EXERCISE OBJECTIVE:
Select every line in the entries that contains the string "prosenttia" and copy each one.
"""
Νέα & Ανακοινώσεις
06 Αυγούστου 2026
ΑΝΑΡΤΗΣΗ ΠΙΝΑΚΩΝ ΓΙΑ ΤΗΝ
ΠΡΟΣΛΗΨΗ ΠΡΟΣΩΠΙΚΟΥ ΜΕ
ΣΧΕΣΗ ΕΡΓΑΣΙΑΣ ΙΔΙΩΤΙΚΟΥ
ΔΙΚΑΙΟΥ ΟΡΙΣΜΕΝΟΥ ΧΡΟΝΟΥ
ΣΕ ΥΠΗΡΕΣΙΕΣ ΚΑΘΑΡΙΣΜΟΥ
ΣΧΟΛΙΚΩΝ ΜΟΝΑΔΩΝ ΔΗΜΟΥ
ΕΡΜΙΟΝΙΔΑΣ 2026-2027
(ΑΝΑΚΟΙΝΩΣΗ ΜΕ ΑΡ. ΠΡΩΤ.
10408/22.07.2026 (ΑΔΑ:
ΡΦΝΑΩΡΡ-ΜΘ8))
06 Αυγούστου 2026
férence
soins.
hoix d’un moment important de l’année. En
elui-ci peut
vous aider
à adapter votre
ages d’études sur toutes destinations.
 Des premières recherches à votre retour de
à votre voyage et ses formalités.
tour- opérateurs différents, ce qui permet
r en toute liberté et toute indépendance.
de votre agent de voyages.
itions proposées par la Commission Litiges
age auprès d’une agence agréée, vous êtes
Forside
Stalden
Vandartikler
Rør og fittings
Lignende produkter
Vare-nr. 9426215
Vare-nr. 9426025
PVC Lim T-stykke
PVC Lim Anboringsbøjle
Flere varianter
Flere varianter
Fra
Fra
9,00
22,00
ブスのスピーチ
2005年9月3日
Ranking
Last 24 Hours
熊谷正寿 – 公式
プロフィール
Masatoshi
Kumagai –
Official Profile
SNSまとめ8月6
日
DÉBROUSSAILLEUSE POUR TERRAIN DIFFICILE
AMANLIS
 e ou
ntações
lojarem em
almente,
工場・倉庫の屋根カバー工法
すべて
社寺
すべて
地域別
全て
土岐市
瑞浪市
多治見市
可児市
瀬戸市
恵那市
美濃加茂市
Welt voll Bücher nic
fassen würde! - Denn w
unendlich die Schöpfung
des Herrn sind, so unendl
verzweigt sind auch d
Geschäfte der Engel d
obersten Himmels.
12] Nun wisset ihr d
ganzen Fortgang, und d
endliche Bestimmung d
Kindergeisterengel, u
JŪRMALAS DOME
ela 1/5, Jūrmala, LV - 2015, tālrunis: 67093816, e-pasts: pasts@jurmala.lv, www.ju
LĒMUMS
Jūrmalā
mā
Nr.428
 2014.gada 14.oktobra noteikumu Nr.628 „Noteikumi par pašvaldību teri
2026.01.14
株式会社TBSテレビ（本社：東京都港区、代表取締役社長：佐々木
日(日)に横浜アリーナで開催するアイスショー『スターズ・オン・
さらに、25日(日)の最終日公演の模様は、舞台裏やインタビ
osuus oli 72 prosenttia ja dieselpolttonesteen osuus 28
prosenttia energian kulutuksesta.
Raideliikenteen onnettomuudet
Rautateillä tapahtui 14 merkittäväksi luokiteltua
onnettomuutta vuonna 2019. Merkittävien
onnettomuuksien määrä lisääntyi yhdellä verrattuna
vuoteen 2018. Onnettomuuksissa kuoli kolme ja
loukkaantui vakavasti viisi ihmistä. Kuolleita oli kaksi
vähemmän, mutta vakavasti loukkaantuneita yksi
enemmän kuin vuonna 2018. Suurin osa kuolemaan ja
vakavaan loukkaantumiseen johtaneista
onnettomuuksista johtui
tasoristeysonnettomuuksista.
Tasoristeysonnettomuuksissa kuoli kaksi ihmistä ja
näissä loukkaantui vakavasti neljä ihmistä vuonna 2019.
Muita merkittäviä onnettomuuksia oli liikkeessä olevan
"""
TASK ANSWER:
osuus oli 72 prosenttia ja dieselpolttonesteen osuus 28
prosenttia energian kulutuksesta.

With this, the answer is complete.